COVID-19’un finansal tablolara etkileri belirlenirken dikkate alınacak konulardan bazıları şu şekilde özetlenebilir:

• Prim alacaklarının tahsilatlarındaki yavaşlıkların değerlendirilmesi ve şüpheli alacak karşılıklarının günün koşul ve şartlarına göre revize edilmesi,

• Raporlanan hasarlarının sisteme uygun onaylar sonrası doğru zamanda aktarılması ve finansal tablolara doğru zamanda ve tutarda yansıtılması,

• Matematik karşılıklarda kullanılan parametrelerde değişiklik gerekip gerekmediğinin değerlendirilmesi,

• Gayrimenkul değerlemelerinde kullanılan varsayımların tekrar gözden geçirilmesi ve piyasa koşullarına göre düzenlenmesi,

• Finansal risk dipnotlarının gözden geçirilerek yatırımcıya gerekli ölçüde değerlendirilmelerin sunulduğundan emin olunması, sensitivite ölçüm aralıklarının güncellenmesi,

• Gelecekte gerçeklemesi muhtemel bir işlem üzerine kurulu bir riskten korunma modeli kurgulandı ise, bu modelin halen efektif olup olmadığının değerlendirilmesi,

• Kiralama teşvikleri dikkate alınarak kiralama sözleşmelerinde ve ödemelerinde gerçekleşen yasal veya sözleşmesel düzenlemelerin TFRS 16 çerçevesinde değerlendirilerek muhasebeleştirilmesi. TFRS 16 çerçevesinde yaratılan kira varlıklarında bir değer düşüklüğü olup olmadığının değerlendirilmesi,

• Zarar doğuran sözleşmelerin olup olmadığının tespit edilmesi,

• Ertelenmiş vergi varlıklarında değer düşüklüğü olup olmadığının tekrar değerlendirilmesi,

• Kıdem tazminatı hesaplamalarında kullanılan olasılıkların tekrar değerlendirilmesi,

• Yeniden yapılandırma gerçekleştirilecekse provizyon ayrılması gerekip gerekmediğinin değerlendirilmesi,

• Satış amaçlı elde tutulan aktiflerin bu sınıflamada kalıp kalamayacağının değerlendirilmesi.

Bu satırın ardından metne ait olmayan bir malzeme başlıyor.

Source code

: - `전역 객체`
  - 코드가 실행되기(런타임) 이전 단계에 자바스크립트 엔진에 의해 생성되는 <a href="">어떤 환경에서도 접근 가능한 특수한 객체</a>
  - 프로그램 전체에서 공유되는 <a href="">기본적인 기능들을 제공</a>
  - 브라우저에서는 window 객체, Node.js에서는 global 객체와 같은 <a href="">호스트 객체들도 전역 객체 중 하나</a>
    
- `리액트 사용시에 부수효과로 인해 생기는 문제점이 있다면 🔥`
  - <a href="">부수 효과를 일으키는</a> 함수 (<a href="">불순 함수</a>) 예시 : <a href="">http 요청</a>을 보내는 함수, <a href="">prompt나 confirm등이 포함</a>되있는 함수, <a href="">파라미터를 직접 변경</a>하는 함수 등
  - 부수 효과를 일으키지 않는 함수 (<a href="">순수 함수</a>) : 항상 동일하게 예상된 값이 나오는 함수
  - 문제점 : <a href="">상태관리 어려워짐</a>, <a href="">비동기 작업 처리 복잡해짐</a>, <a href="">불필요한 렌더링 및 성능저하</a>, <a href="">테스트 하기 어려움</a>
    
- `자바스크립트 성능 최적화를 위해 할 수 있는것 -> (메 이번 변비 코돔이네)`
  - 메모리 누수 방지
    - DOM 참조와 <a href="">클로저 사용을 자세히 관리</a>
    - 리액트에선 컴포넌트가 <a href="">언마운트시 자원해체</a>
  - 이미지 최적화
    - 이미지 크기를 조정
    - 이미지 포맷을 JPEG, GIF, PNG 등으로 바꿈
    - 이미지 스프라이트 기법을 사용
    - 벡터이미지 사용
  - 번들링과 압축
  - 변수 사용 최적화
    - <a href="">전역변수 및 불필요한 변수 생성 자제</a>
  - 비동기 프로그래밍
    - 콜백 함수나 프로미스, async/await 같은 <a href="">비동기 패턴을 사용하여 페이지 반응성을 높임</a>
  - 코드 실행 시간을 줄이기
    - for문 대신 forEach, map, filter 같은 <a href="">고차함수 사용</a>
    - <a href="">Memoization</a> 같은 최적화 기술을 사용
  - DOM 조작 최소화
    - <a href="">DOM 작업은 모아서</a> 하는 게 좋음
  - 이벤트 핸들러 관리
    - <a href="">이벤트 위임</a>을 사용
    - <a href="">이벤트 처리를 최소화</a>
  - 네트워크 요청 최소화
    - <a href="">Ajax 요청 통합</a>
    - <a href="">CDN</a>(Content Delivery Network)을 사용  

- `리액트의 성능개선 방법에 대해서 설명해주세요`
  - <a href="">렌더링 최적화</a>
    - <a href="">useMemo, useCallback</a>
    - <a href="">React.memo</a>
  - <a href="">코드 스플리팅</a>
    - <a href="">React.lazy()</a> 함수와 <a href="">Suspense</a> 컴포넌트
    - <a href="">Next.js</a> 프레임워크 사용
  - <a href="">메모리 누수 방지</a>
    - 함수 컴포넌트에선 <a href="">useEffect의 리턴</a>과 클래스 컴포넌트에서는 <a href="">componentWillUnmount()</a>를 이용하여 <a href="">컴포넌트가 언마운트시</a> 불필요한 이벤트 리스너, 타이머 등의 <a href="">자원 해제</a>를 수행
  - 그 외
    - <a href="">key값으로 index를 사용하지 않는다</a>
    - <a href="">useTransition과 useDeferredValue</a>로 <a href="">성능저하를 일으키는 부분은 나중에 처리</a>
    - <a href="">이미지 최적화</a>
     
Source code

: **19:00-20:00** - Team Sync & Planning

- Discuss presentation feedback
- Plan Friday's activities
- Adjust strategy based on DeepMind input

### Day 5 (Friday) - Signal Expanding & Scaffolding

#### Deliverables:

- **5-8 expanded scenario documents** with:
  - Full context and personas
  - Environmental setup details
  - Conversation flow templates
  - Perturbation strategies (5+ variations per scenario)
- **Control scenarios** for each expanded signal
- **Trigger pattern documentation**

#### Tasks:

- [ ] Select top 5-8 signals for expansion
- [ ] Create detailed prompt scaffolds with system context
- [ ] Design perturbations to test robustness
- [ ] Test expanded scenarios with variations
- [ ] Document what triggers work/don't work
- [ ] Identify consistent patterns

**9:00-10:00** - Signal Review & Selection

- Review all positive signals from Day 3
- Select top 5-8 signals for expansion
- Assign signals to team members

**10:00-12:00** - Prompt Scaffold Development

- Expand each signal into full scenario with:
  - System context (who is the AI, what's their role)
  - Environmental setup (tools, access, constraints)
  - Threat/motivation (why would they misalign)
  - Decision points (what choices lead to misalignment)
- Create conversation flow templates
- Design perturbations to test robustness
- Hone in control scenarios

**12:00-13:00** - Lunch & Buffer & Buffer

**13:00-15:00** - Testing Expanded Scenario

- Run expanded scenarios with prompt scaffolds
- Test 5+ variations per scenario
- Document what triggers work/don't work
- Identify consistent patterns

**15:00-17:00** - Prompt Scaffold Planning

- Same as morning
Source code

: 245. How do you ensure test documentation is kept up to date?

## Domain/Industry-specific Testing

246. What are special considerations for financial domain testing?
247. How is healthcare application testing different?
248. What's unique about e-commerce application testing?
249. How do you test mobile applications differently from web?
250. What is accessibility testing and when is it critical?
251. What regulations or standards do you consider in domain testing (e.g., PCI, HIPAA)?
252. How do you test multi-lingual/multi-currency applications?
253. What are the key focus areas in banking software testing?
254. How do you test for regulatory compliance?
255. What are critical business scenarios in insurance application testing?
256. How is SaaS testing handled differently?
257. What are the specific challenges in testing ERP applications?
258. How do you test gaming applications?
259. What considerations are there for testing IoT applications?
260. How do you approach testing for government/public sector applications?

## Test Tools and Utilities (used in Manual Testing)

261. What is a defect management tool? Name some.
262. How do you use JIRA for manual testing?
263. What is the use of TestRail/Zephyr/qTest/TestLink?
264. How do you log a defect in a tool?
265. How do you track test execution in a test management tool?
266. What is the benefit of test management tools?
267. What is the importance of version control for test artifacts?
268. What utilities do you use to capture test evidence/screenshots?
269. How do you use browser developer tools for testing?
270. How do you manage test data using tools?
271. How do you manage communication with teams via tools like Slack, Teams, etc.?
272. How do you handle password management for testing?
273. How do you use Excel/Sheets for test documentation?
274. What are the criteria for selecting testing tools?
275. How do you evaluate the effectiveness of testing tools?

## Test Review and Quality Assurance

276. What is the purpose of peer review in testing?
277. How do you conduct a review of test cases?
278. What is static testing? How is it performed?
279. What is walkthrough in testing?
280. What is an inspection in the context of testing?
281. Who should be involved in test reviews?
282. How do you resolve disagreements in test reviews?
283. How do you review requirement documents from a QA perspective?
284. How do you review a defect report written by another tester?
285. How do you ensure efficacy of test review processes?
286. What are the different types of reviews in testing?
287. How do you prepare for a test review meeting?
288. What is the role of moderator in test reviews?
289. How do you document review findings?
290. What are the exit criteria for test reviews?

Ayrıca bu dönemde şirketlerin UFRS 9’un gerektirdiği finansal enstrümanların hangi amaçla elde tutulduğunun açıklandığı ve yönetim tarafından onaylanmış iş planlarının bulunması daha da önem kazanmaktadır. İş planları UFRS 9’un zorunlu dokümantasyonudur. Şirketler piyasa koşullarına göre rayiç değerlenmelerde gerçekleşen değişimleri nasıl muhasebeleştirmeleri gerektiğine iş planlarına bakarak değerlendirmelidir. 

Sigorta şirketlerinin en kısa zamanda etki analizlerini bitirmesi ve gerekirse bu konuda destek alması elzemdir. Gelecekte tüm diğer sektörlerdeki şirketler gibi sigorta şirketleri de, sadece tüm paydaşlar ile aralarında yaygın ve hızlı işleyen bir network ağı oluşturarak bilginin kaliteli ve hızlı işlenişini yerine getirecek altyapıları sağlayarak sağlıklı bir büyümeyi elde edebileceklerdir.”